**What to do**. Please reproduce the lines of the material below word for word, starting at the line that contains "ent, ensuring seamless" and stopping after the line that contains "g to maintain".

**Records supplied**.
++++
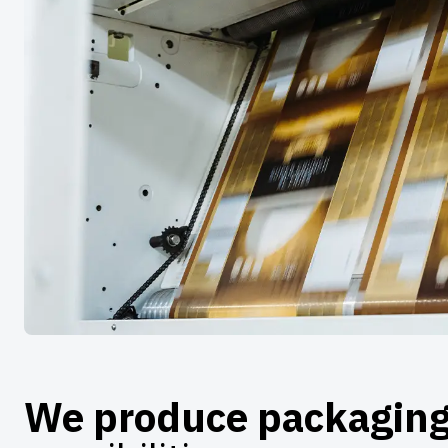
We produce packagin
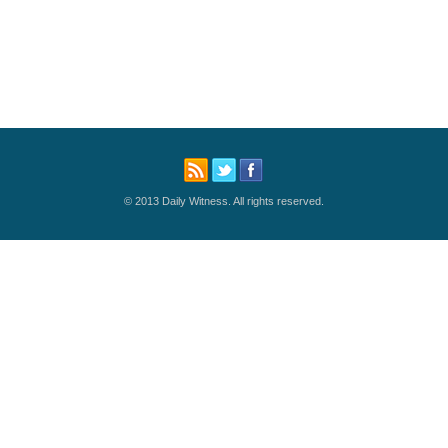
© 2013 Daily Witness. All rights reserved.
++++
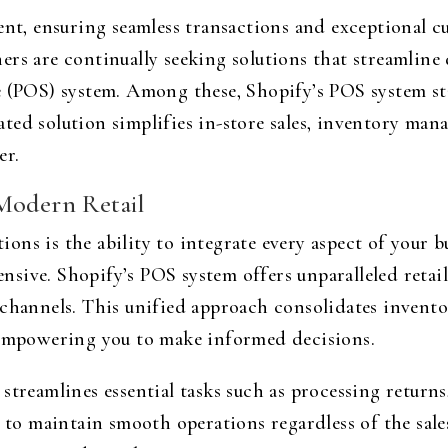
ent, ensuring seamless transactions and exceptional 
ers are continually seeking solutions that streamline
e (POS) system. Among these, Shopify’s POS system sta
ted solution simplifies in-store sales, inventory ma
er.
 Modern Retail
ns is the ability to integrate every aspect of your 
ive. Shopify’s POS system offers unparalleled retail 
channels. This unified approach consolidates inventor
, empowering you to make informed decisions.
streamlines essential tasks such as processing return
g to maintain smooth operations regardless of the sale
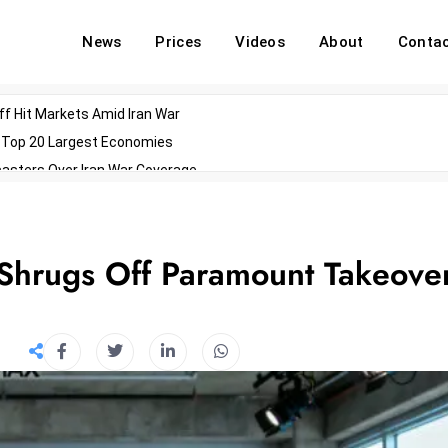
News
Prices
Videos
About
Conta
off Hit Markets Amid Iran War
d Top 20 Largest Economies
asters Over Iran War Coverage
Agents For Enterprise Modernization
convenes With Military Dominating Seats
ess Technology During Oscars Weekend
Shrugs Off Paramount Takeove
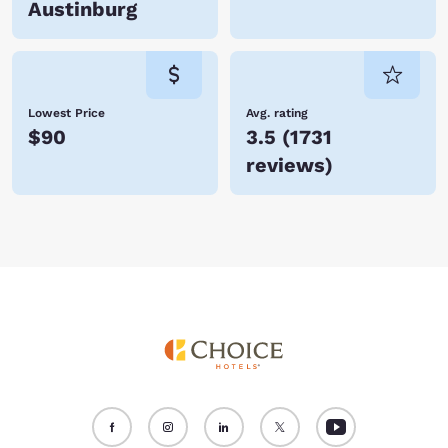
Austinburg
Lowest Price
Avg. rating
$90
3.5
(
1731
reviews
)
++++
**Answer to this problem**.
ent, ensuring seamless transactions and exceptional 
ers are continually seeking solutions that streamline
e (POS) system. Among these, Shopify’s POS system sta
ted solution simplifies in-store sales, inventory ma
er.
 Modern Retail
ns is the ability to integrate every aspect of your 
ive. Shopify’s POS system offers unparalleled retail 
channels. This unified approach consolidates inventor
, empowering you to make informed decisions.
streamlines essential tasks such as processing return
g to maintain smooth operations regardless of the sale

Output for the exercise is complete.